VORLIEGENDER TEXT.
╔══
Außenminister Steinmeier
Inszenierung des Stillen

Fachlich gibt es wenig zu mäkeln an Außenminister Steinmeier. Einzig sein graues Image macht seinen Beratern Kopfzerbrechen. Verzweifelt versuchen sie nun, ihn aus der Unscheinbarkeit herauszulotsen.

RIO DE JANEIRO. Als Frank-Walter Steinmeier den kleinen Hof der Franziskaner-Hafenschule in Rio de Janeiro betritt, bricht ohrenbetäubender Lärm aus. Von oben brennt die Sonne, unten schreien und jubeln Hunderte brasilianische Schüler. Der deutsche Außenminister, selbst bei dieser Visite korrekt in Diplomatenschwarz gekleidet, blickt auf ein buntes Meer deutscher und brasilianischer Flaggen.

Ein Lächeln kaschiert seine erste Unsicherheit über den stürmischen Empfang. Immerhin haben bisher eher Händeschütteln und gestelzte Dialoge seinen Alltag in den ersten neun Monaten im Amt dominiert – und nun das.

Scheckübergabe für die Schule in einem der ärmeren Stadtteile Rios – das ist für Steinmeier nicht gerade ein Pflichttermin. Anders als bei seiner heutigen Reise zum Iran-Treffen nach New York geht es nicht um den Weltfrieden. Da wird der Außenminister beim Abendessen mit seinen Kollegen der fünf Uno-Vetomächte über ein härteres Vorgehen gegen Teheran ringen. Aber für den Politiker Steinmeier ist der Auftritt in Rio ebenso wichtig – denn es geht um die Imagepflege.
╚══
ANGABEN ZUR QUELLE.
╔══
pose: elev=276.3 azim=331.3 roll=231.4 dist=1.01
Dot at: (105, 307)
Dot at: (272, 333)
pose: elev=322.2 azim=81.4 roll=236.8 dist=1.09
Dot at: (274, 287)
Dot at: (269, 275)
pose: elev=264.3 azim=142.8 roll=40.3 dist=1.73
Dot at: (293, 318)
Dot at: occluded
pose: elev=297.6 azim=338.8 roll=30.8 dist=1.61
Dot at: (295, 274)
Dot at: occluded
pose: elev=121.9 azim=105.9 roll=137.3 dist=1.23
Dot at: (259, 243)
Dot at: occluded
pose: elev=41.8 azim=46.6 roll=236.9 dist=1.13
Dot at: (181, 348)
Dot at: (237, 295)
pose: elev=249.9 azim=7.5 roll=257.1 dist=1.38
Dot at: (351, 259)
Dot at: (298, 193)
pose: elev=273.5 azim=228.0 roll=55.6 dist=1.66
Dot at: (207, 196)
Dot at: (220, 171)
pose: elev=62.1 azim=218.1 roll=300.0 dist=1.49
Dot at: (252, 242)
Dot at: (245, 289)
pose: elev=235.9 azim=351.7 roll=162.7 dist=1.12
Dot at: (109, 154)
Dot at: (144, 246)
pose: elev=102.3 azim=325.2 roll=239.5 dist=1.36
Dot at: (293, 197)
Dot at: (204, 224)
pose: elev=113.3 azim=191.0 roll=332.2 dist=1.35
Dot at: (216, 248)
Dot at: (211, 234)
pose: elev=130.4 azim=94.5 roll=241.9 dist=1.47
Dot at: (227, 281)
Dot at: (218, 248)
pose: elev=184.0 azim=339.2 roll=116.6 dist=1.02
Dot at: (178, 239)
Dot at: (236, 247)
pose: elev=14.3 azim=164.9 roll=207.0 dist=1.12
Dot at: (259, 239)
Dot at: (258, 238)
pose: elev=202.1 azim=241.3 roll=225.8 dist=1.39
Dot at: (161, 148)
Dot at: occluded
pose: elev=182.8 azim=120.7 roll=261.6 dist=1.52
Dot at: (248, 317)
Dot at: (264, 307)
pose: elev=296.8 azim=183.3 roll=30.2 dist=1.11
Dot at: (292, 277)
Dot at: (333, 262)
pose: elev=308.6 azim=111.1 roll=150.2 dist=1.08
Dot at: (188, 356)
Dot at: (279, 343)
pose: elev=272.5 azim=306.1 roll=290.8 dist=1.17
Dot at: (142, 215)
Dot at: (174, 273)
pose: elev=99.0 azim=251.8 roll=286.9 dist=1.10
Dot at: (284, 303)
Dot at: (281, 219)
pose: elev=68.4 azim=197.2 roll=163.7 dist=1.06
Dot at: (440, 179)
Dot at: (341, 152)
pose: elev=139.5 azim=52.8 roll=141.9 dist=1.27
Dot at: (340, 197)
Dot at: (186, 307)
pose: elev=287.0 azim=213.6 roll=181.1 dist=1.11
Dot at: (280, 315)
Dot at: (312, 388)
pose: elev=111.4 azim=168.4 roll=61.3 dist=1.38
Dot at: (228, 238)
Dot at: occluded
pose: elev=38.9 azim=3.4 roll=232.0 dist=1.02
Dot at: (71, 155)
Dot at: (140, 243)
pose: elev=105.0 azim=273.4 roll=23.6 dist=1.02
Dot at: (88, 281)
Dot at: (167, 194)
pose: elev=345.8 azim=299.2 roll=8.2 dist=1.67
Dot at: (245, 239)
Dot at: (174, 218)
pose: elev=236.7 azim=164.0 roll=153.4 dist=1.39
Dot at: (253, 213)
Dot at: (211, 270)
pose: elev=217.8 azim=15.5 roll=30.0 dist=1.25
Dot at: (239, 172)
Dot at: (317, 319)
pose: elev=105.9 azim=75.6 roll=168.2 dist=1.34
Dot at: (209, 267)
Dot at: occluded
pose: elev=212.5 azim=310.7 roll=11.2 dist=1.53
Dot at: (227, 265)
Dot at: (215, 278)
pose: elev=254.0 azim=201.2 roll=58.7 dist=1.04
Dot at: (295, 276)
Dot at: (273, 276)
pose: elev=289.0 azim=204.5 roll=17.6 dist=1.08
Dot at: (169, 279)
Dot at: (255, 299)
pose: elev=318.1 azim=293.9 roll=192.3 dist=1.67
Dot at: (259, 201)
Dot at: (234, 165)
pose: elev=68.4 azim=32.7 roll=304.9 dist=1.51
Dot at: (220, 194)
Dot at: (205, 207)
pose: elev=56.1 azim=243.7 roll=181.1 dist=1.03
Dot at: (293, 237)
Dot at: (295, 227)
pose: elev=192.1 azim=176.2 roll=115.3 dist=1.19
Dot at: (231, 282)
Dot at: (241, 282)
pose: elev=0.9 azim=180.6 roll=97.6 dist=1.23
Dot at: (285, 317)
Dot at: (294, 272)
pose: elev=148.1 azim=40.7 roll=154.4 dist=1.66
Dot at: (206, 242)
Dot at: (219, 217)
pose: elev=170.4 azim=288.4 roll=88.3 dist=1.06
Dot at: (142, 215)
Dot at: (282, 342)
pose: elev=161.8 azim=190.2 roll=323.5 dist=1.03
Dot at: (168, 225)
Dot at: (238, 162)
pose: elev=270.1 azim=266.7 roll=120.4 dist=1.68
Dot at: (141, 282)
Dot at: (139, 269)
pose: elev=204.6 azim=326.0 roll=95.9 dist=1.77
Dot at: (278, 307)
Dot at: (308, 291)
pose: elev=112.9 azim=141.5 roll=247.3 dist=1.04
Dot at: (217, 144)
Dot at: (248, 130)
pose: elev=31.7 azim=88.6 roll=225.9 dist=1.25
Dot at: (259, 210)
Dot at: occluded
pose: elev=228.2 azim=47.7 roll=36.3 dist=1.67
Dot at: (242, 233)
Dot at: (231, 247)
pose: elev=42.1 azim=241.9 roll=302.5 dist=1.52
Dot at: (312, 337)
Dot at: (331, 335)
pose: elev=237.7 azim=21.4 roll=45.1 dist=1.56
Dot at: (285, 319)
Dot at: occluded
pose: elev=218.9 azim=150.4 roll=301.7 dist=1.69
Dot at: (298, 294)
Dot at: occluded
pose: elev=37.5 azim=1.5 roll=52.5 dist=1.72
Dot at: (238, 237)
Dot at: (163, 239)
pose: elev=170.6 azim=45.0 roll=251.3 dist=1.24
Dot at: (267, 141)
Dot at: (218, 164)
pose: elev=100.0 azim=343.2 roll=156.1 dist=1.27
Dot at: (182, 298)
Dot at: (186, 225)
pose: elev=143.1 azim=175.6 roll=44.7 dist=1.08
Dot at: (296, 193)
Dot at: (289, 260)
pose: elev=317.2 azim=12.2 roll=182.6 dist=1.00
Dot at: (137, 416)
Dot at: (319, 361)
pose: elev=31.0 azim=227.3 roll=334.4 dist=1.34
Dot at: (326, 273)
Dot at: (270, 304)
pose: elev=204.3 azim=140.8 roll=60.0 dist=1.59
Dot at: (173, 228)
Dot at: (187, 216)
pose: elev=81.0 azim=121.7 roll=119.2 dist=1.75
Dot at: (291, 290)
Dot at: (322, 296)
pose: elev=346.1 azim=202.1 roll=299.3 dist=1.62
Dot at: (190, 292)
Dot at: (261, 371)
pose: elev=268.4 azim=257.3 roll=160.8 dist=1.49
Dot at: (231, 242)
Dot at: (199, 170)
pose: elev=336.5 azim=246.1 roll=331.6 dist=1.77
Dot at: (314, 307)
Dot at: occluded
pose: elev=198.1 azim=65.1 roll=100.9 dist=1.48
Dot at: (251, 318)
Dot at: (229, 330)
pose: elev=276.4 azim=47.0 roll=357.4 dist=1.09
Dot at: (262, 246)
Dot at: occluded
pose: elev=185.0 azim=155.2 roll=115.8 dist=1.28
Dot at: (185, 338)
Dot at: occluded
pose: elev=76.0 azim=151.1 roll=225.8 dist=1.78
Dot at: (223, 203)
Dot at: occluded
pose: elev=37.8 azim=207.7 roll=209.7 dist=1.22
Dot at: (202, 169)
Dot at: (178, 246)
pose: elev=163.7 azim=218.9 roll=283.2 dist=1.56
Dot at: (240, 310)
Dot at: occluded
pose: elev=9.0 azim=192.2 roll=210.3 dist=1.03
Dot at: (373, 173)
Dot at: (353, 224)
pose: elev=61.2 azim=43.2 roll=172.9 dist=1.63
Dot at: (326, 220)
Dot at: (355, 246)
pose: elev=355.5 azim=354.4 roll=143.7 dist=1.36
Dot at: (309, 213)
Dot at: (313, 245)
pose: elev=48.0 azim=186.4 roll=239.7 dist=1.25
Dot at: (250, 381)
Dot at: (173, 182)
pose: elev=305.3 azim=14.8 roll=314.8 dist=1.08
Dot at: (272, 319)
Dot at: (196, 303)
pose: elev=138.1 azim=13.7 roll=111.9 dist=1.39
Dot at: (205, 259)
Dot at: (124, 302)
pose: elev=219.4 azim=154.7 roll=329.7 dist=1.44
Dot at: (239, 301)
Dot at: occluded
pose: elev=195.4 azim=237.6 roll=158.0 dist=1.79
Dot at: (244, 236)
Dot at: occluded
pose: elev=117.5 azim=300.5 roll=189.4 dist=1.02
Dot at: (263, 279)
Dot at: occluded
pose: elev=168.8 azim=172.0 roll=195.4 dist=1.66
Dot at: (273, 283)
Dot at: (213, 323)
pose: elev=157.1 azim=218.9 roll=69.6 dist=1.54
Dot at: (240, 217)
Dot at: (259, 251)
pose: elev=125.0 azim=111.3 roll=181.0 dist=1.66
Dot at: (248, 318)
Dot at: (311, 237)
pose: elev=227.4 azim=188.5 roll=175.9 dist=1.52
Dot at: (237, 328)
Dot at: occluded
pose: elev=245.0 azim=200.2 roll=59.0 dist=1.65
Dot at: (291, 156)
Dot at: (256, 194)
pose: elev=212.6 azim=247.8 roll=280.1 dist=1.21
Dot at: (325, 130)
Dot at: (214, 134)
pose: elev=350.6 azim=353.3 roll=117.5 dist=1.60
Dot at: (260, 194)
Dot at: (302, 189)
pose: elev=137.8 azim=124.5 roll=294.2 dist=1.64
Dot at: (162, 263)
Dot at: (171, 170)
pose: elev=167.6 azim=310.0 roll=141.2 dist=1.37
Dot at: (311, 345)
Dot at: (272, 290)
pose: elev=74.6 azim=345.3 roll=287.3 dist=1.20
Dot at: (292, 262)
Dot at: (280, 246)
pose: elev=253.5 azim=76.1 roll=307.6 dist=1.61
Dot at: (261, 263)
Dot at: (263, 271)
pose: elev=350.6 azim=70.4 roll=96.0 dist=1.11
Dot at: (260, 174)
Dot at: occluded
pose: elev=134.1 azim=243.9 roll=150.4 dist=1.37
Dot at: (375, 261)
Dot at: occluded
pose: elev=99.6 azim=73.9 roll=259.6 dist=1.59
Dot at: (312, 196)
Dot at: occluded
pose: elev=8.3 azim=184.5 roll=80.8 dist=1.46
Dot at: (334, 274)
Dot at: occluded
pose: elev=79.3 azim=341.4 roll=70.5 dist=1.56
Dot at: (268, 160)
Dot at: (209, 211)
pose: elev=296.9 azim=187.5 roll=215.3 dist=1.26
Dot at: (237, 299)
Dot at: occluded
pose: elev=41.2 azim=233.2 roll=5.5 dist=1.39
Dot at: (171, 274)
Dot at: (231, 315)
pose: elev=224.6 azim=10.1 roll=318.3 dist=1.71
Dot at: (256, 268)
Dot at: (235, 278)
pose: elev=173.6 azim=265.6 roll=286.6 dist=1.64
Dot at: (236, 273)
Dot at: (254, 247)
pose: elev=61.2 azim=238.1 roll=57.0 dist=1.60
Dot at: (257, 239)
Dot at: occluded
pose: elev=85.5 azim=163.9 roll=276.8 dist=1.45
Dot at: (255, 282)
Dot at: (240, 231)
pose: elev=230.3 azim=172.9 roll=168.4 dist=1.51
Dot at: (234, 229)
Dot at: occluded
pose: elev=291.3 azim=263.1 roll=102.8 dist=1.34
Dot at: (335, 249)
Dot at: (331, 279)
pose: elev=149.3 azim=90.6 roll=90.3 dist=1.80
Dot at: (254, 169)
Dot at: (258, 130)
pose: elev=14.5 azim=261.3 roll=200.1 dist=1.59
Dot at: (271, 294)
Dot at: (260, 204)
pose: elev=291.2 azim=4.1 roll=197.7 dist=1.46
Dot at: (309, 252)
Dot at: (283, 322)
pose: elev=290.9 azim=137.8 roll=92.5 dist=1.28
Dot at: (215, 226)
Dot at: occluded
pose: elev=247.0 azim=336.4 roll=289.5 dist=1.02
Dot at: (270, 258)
╚══
FRAGEN.
1. In welcher Stadt liegt laut dem Text über Außenminister Steinmeier die Franziskaner-Hafenschule, die er besucht? Nenne bitte den Namen.
2. Schreib den Abschnitt aus dem Text über Außenminister Steinmeier ab, der mit „Scheckübergabe für die“ beginnt, und hör nach „um die Imagepflege.“ auf. Tausche darin „Abendessen“ gegen „Mittagessen“ aus.
Stütze dich nur auf den Text über Außenminister Steinmeier.

ANTWORTEN NACH NUMMER.
1. In Rio de Janeiro.

2.
Scheckübergabe für die Schule in einem der ärmeren Stadtteile Rios – das ist für Steinmeier nicht gerade ein Pflichttermin. Anders als bei seiner heutigen Reise zum Iran-Treffen nach New York geht es nicht um den Weltfrieden. Da wird der Außenminister beim Mittagessen mit seinen Kollegen der fünf Uno-Vetomächte über ein härteres Vorgehen gegen Teheran ringen. Aber für den Politiker Steinmeier ist der Auftritt in Rio ebenso wichtig – denn es geht um die Imagepflege.